*** Opening Text provided ***
To ensure that a broad spectrum of voices in the information technology industry is heard when minimum electronic medical records standards are set, the Chicago-based Healthcare Information Management Systems Society has formed an advisory committee to provide input to the Certification Commission for Health Information Technology that HIMSS helped found earlier this year.
HIMSS, the American Health Information Management Association and the National Alliance for Health Information Technology, also based in Chicago, joined in July to form the Certification Commission for Health Information Technology.
The goal of the commission is to create a process by which healthcare IT can be checked and evaluated for interoperability "with emerging local and national health information infrastructures." Setting a certification procedure for electronic medical records systems for physician offices is their first target.
HHS' national healthcare information technology coordinator, David Brailer, M.D., had asked the private sector to come up with a certification procedure as a precursor to any government help in paying for the installation of clinical IT systems.
The IT vendor community has three members on the 14-member certification commission: Andrew Ury, M.D., founder and president of Seattle-based Physician Micro Systems; Graham King, retired president of McKesson Information Solutions and currently an advisor to the company; and Mark Leavitt, M.D., chief medical officer at HIMSS.
Steve Lieber, president and chief executive officer of HIMSS, said the commission is independent of the three founding groups, so the organization needs to make sure all industry voices are heard throughout the standards-setting process.
"What we have to make sure of -- from the HIMSS standpoint representing a very broad industry -- we have to create the mechanisms to get as many voices heard as possible," Lieber said. "We need to bounce it off these interest groups to make sure we're not mis-stepping in the development of the certification process."
About 65 representatives from the new IT advisory group met last week in Washington, D.C., at the initial gathering of the committee. The group will have no defined limit on members, nor will it require that they be HIMSS members, Lieber said. Its next meeting is scheduled two days after the certification commission meets Oct. 25 to announce the formation of work groups.
Lieber said an early step for the advisory group is to field to the commission members a list of IT industry experts willing to serve on the work groups.
In addition to Ury and Leavitt, five other physicians are on the commission: Douglas Henley, M.D., executive vice president and CEO of the American Academy of Family Physicians; John Tooker, M.D., executive vice president and CEO of the American College of Physicians; C. Martin Harris, M.D., chief information officer of the Cleveland Clinic Foundation; Charles Kennedy, M.D., vice president of clinical informatics for WellPoint Health Networks, Thousand Oaks, Calif.; and Reed Tuckson, M.D., senior vice president, consumer health and medical care advancement, UnitedHealth Group, Minnetonka, Minn.
Other provider organization representatives are John Hummel, senior vice president of information systems and corporate CIO of Sutter Health, Sacramento, Calif.; and Susan Postal, vice president of health information management services for HCA, Nashville.
*** Closing Text provided ***
*** Opening Records provided ***
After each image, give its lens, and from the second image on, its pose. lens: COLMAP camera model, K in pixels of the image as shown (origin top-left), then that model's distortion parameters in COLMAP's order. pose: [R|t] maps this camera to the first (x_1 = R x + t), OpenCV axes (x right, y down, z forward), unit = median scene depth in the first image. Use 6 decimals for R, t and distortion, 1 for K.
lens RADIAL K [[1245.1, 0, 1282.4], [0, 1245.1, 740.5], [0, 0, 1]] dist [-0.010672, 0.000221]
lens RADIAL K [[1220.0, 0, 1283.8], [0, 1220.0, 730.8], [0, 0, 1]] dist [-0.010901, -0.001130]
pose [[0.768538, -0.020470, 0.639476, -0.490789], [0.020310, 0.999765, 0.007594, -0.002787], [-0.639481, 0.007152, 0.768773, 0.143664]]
*** Closing Records provided ***
*** Opening Records provided ***
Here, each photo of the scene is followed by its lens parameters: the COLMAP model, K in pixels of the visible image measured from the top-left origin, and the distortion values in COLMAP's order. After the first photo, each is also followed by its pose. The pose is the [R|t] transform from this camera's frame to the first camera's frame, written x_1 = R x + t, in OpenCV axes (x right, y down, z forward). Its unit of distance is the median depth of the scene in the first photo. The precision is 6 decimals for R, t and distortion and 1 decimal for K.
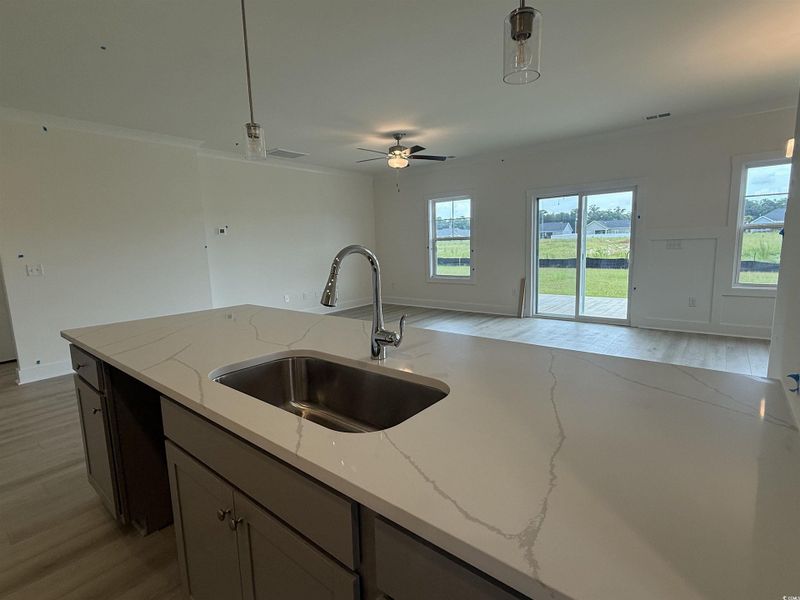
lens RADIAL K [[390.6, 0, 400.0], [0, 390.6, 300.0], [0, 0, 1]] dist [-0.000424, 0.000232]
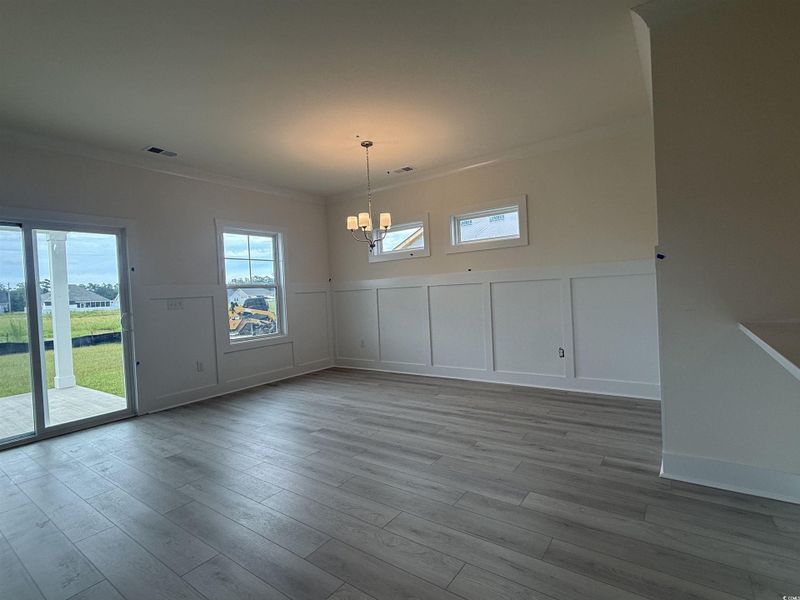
*** Closing Records provided ***
■ **Problems and tasks**
A – Please list the five physicians that the certification commission article names as commission members besides Ury and Leavitt.
B – Answer these questions from the certification commission article:
(i) How many members sit on the certification commission?
(ii) About how many representatives from the IT advisory group attended its first meeting?
(iii) On what date does the certification commission meet to announce the formation of work groups?
C – Retype the part of the certification commission article that opens with the words containing "Steve Lieber, president" and closes with "the standards-setting process.".

■ **Task responses**
A –
Douglas Henley, M.D.
John Tooker, M.D.
C. Martin Harris, M.D.
Charles Kennedy, M.D.
Reed Tuckson, M.D.

B –
(i) 14
(ii) About 65
(iii) Oct. 25

C –
Steve Lieber, president and chief executive officer of HIMSS, said the commission is independent of the three founding groups, so the organization needs to make sure all industry voices are heard throughout the standards-setting process.